New health cover norms may save users the heartburns; arbitrary premium hikes will now be a thing of the past

Arbitrary premium hikes by insurance companies at the time of renewal and inordinate delays in claim settlement, among others, could be a thing of the past from this month. The new health insurance norms that came into effect from October would do away with quite a few arbitrary rules that caused heartburn among customers.
Sure, we have to wait for a few months to see how the scenario would unfold, but that shouldn’t stop us from celebrating the passing away of arbitrary premium hikes by insurance companies.
“Irda has made it mandatory for insurers to specify the loading of premium and the reason for loading in the product file-and-use application,” explains Divya Gandhi, principal officer and head of general insurance at Emkay Insurance Brokers. This means the insurance company can load premium only on the basis of claims experience, ailment-wise, among other parameters approved by the insurance regulator.

Easy claim settlement

From now on, your insurance company will have to process the claims within 30 days of receiving all required documents. It means the company won’t be able to sit on a claim for more than a month. If there is a delay beyond this period, the company will have to pay a penal interest to the policyholder.
“If the claim is rejected, the company will have to specify the medical grounds on which the decision was taken,” says activist Gaurang Damani, who had filed a petition seeking regulations for the health insurance space, which triggered the drafting of these new rules.
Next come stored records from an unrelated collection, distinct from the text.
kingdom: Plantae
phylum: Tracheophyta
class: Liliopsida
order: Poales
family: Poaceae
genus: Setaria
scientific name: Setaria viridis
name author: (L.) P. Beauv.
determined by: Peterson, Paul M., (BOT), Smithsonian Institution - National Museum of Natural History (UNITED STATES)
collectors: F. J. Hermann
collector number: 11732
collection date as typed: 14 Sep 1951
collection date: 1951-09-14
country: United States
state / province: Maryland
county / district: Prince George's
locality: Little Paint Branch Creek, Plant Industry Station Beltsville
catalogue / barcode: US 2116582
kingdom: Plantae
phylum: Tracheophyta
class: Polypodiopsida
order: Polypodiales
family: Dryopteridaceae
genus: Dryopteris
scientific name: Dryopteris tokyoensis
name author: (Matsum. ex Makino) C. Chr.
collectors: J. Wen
Bonus for claim-free years

Before the new regulations were implemented, a policyholder stood to lose the entire noclaim bonus earned over the years due to a single claim made. For instance, say, you have earned an annual bonus of 5% for three years.
If you were to make a claim in the fourth year, you would stand to lose the entire bonus (15%) you had earned during the previous three years. “The customer will now not lose the cumulative bonus entirely when a claim is made. The reduction of the bonus will be at the same rate as it is accrued,” says Bhaskar Jyoti Sarma, managing director and CEO, SBI General.
That means, your cumulative bonus will not go down to zero after the claim on the fourth year — it will shrink to 10%.

Insurer is solely responsible

Insurance companies will be directly responsible for claim settlement now. Third-party administrators’ role will be limited to processing the claims.
“Insurers will also have to play a greater role in claims handling. Earlier, third-party administrators were given the authority to deny or accept a claim. Now, such decision-making powers can’t be delegated and the insurer will need to be involved directly with the hospitals in settling claims,” says Manasije Mishra, CEO, Max Bupa.
“Now, insurers will not be allowed to offer any incentives to TPAs to reduce claims,” adds Gaurang Damani.

Standardisation of definitions

“Standard definition for 46 commonly-used terms in health insurance policies will provide clarity in interpretation on these terms and reduce disputes or complaints and would enable just and speedier settlement of claims,” says Gandhi. The new formula prescribed for calculating co-pay amount will also benefit policyholders.
The Insurance Regulatory Development Authority has also prescribed uniform definitions for 11 critical illnesses. “It also reduces the ambiguity in respect of various terms. For example, co-payment has been defined by the regulation to be linked to the claim amount (earlier it could have been defined as linked to claim amount or sum insured). And therefore, the room for different interpretations is removed,” adds Arvind Laddha, CEO, Vantage Insurance Brokers.
Similarly, quantifying and defining the 199 exclusions — expenses not payable by the insurer — will also help reduce the ambiguity.

Uniform claim forms

The impact of this measure may not be felt immediately, but will surely help policyholders in the long term. It is expected to reduce the procedural hurdles faced by policyholders, besides streamlining the processes across the industry.
“The standardisation of claim forms and cashless pre-authorisation forms will help develop a robust information system. In the long run, the interface between insurers, TPAs and hospitals would be well regulated,” says Segar Sampath kumar, general manager, New India Assurance.
For the policyholder, more efficient process could mean smoother claim settlement. Besides these newly-introduced measures, the regulations also cover some of the major changes announced earlier, including minimum entry age of 65 years and mandatory life-long renewal for all policies.
Therefore, 60-65 year-old senior citizens, whose proposals were rejected earlier due to their age, can now hope to buy a policy. Similarly, insurers can no longer refuse to renew your policy beyond a particular age, as the rules stipulate renewability for life except in cases of fraud or misrepresentation.